##### Information

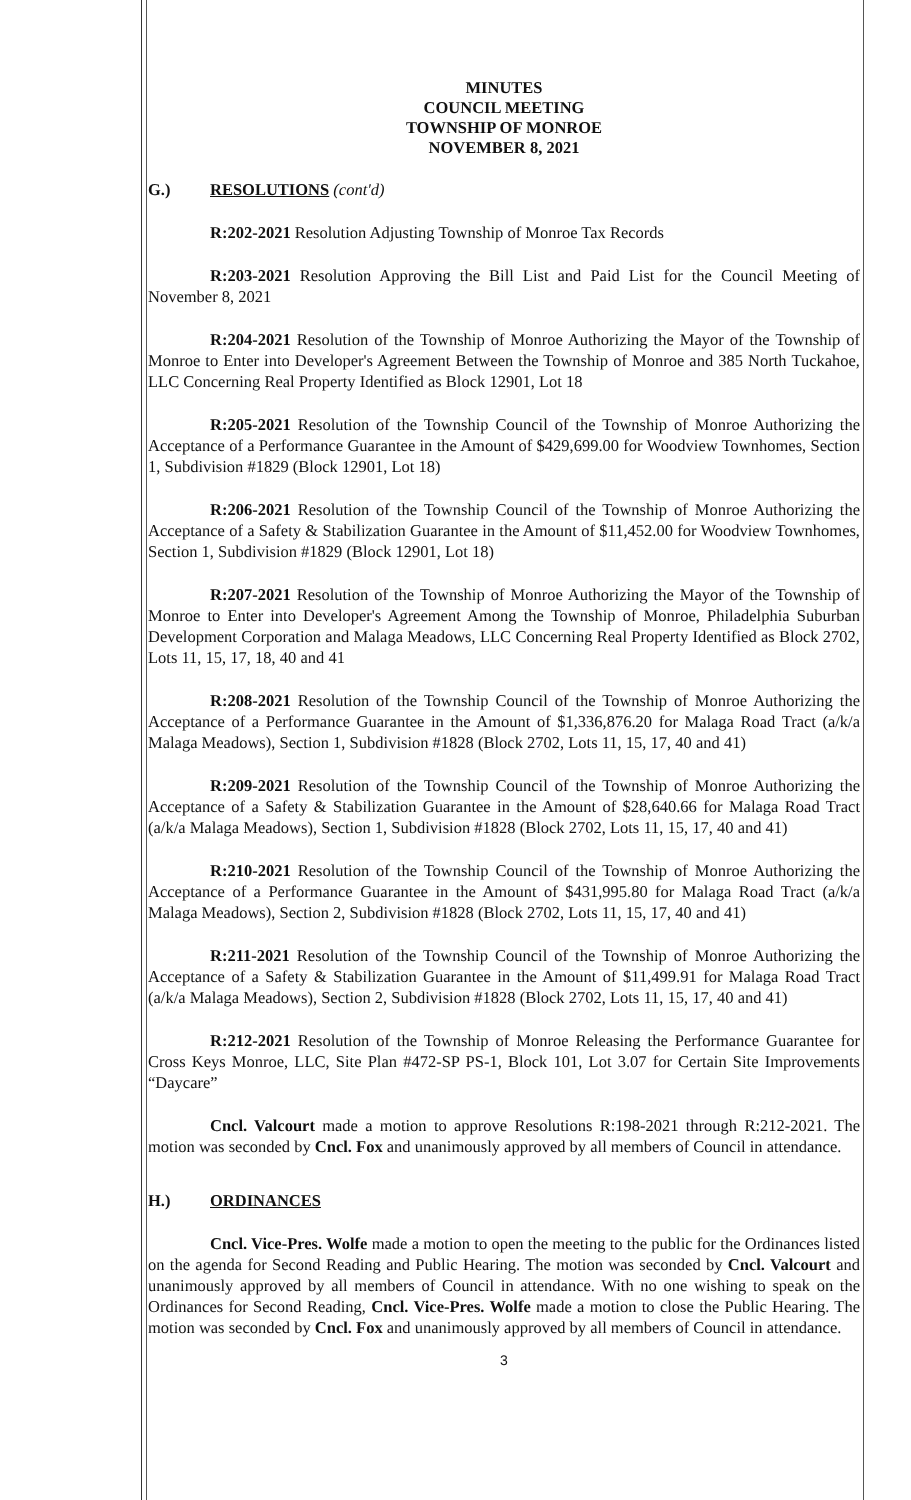MINUTES
COUNCIL MEETING
TOWNSHIP OF MONROE
NOVEMBER 8, 2021
G.) RESOLUTIONS (cont'd)
R:202-2021 Resolution Adjusting Township of Monroe Tax Records
R:203-2021 Resolution Approving the Bill List and Paid List for the Council Meeting of November 8, 2021
R:204-2021 Resolution of the Township of Monroe Authorizing the Mayor of the Township of Monroe to Enter into Developer's Agreement Between the Township of Monroe and 385 North Tuckahoe, LLC Concerning Real Property Identified as Block 12901, Lot 18
R:205-2021 Resolution of the Township Council of the Township of Monroe Authorizing the Acceptance of a Performance Guarantee in the Amount of $429,699.00 for Woodview Townhomes, Section 1, Subdivision #1829 (Block 12901, Lot 18)
R:206-2021 Resolution of the Township Council of the Township of Monroe Authorizing the Acceptance of a Safety & Stabilization Guarantee in the Amount of $11,452.00 for Woodview Townhomes, Section 1, Subdivision #1829 (Block 12901, Lot 18)
R:207-2021 Resolution of the Township of Monroe Authorizing the Mayor of the Township of Monroe to Enter into Developer's Agreement Among the Township of Monroe, Philadelphia Suburban Development Corporation and Malaga Meadows, LLC Concerning Real Property Identified as Block 2702, Lots 11, 15, 17, 18, 40 and 41
R:208-2021 Resolution of the Township Council of the Township of Monroe Authorizing the Acceptance of a Performance Guarantee in the Amount of $1,336,876.20 for Malaga Road Tract (a/k/a Malaga Meadows), Section 1, Subdivision #1828 (Block 2702, Lots 11, 15, 17, 40 and 41)
R:209-2021 Resolution of the Township Council of the Township of Monroe Authorizing the Acceptance of a Safety & Stabilization Guarantee in the Amount of $28,640.66 for Malaga Road Tract (a/k/a Malaga Meadows), Section 1, Subdivision #1828 (Block 2702, Lots 11, 15, 17, 40 and 41)
R:210-2021 Resolution of the Township Council of the Township of Monroe Authorizing the Acceptance of a Performance Guarantee in the Amount of $431,995.80 for Malaga Road Tract (a/k/a Malaga Meadows), Section 2, Subdivision #1828 (Block 2702, Lots 11, 15, 17, 40 and 41)
R:211-2021 Resolution of the Township Council of the Township of Monroe Authorizing the Acceptance of a Safety & Stabilization Guarantee in the Amount of $11,499.91 for Malaga Road Tract (a/k/a Malaga Meadows), Section 2, Subdivision #1828 (Block 2702, Lots 11, 15, 17, 40 and 41)
R:212-2021 Resolution of the Township of Monroe Releasing the Performance Guarantee for Cross Keys Monroe, LLC, Site Plan #472-SP PS-1, Block 101, Lot 3.07 for Certain Site Improvements “Daycare”
Cncl. Valcourt made a motion to approve Resolutions R:198-2021 through R:212-2021. The motion was seconded by Cncl. Fox and unanimously approved by all members of Council in attendance.
H.) ORDINANCES
Cncl. Vice-Pres. Wolfe made a motion to open the meeting to the public for the Ordinances listed on the agenda for Second Reading and Public Hearing. The motion was seconded by Cncl. Valcourt and unanimously approved by all members of Council in attendance. With no one wishing to speak on the Ordinances for Second Reading, Cncl. Vice-Pres. Wolfe made a motion to close the Public Hearing. The motion was seconded by Cncl. Fox and unanimously approved by all members of Council in attendance.
3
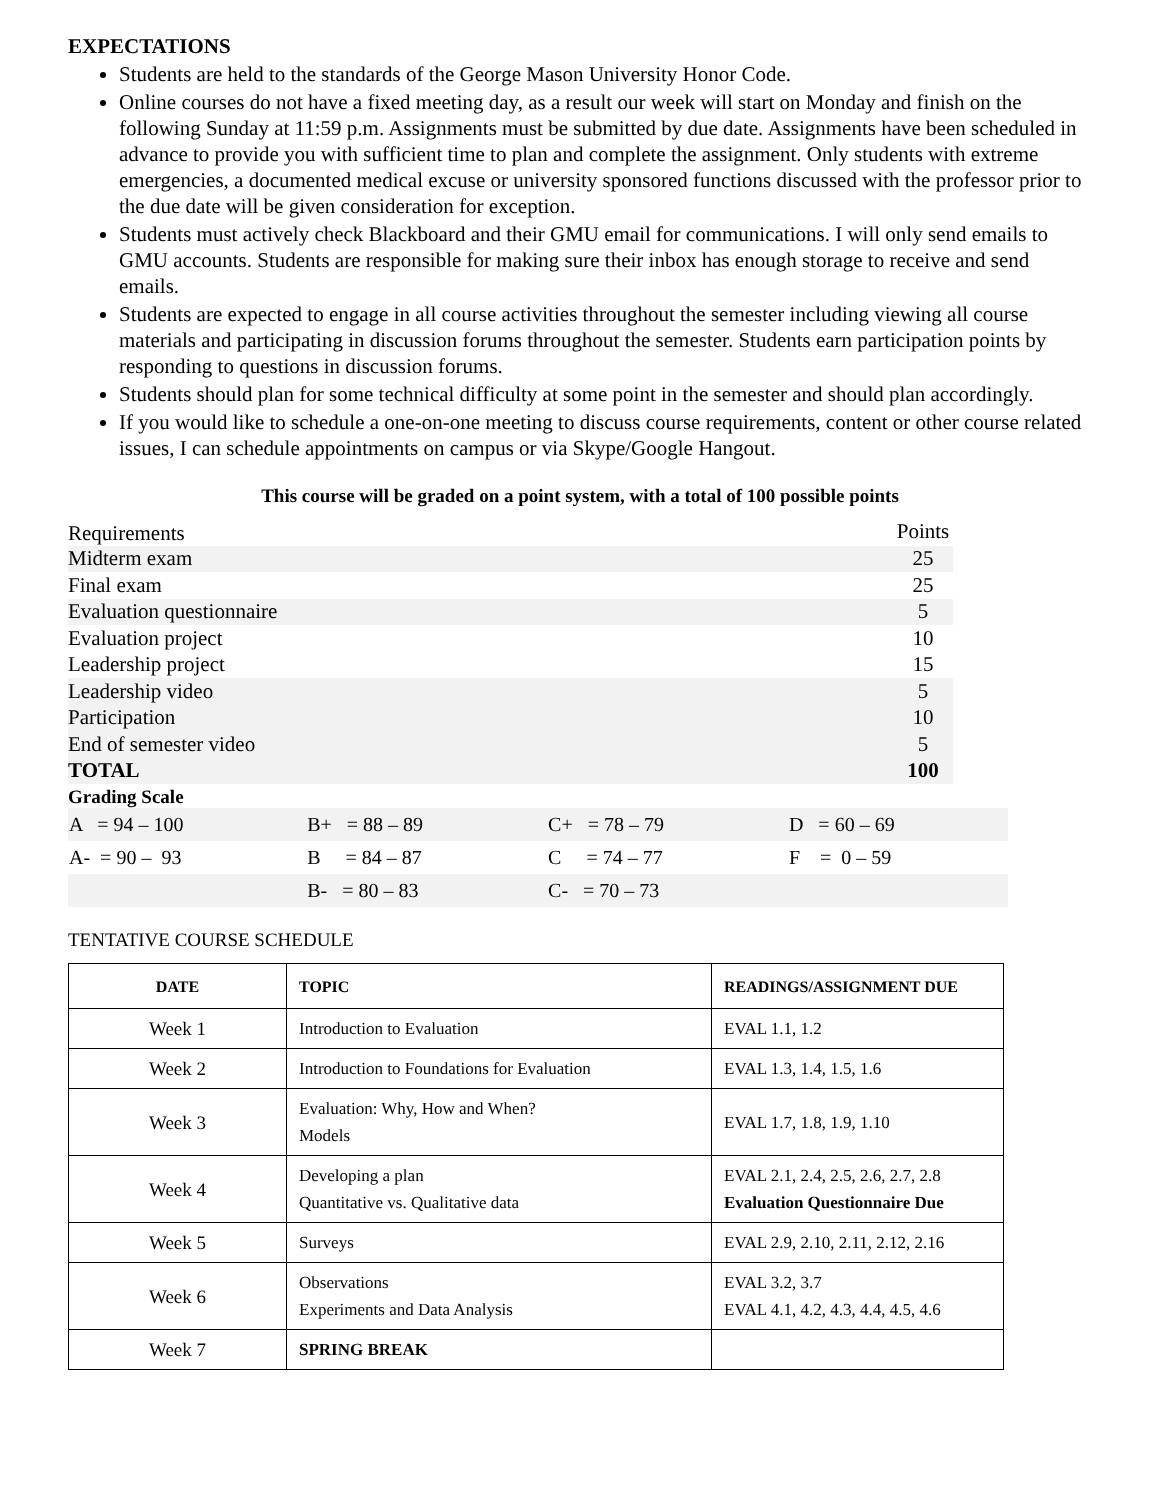EXPECTATIONS
Students are held to the standards of the George Mason University Honor Code.
Online courses do not have a fixed meeting day, as a result our week will start on Monday and finish on the following Sunday at 11:59 p.m. Assignments must be submitted by due date. Assignments have been scheduled in advance to provide you with sufficient time to plan and complete the assignment. Only students with extreme emergencies, a documented medical excuse or university sponsored functions discussed with the professor prior to the due date will be given consideration for exception.
Students must actively check Blackboard and their GMU email for communications. I will only send emails to GMU accounts. Students are responsible for making sure their inbox has enough storage to receive and send emails.
Students are expected to engage in all course activities throughout the semester including viewing all course materials and participating in discussion forums throughout the semester. Students earn participation points by responding to questions in discussion forums.
Students should plan for some technical difficulty at some point in the semester and should plan accordingly.
If you would like to schedule a one-on-one meeting to discuss course requirements, content or other course related issues, I can schedule appointments on campus or via Skype/Google Hangout.
This course will be graded on a point system, with a total of 100 possible points
| Requirements | Points |
| Midterm exam | 25 |
| Final exam | 25 |
| Evaluation questionnaire | 5 |
| Evaluation project | 10 |
| Leadership project | 15 |
| Leadership video | 5 |
| Participation | 10 |
| End of semester video | 5 |
| TOTAL | 100 |
Grading Scale
| A = 94 – 100 | B+ = 88 – 89 | C+ = 78 – 79 | D = 60 – 69 |
| A- = 90 – 93 | B = 84 – 87 | C = 74 – 77 | F = 0 – 59 |
| | B- = 80 – 83 | C- = 70 – 73 | |
TENTATIVE COURSE SCHEDULE
| DATE | TOPIC | READINGS/ASSIGNMENT DUE |
| --- | --- | --- |
| Week 1 | Introduction to Evaluation | EVAL 1.1, 1.2 |
| Week 2 | Introduction to Foundations for Evaluation | EVAL 1.3, 1.4, 1.5, 1.6 |
| Week 3 | Evaluation: Why, How and When? Models | EVAL 1.7, 1.8, 1.9, 1.10 |
| Week 4 | Developing a plan Quantitative vs. Qualitative data | EVAL 2.1, 2.4, 2.5, 2.6, 2.7, 2.8 Evaluation Questionnaire Due |
| Week 5 | Surveys | EVAL 2.9, 2.10, 2.11, 2.12, 2.16 |
| Week 6 | Observations Experiments and Data Analysis | EVAL 3.2, 3.7 EVAL 4.1, 4.2, 4.3, 4.4, 4.5, 4.6 |
| Week 7 | SPRING BREAK | |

##########

# What you will do
In the entries above, work out how many lines contain the string "Real", and give only that number.

# Your response
2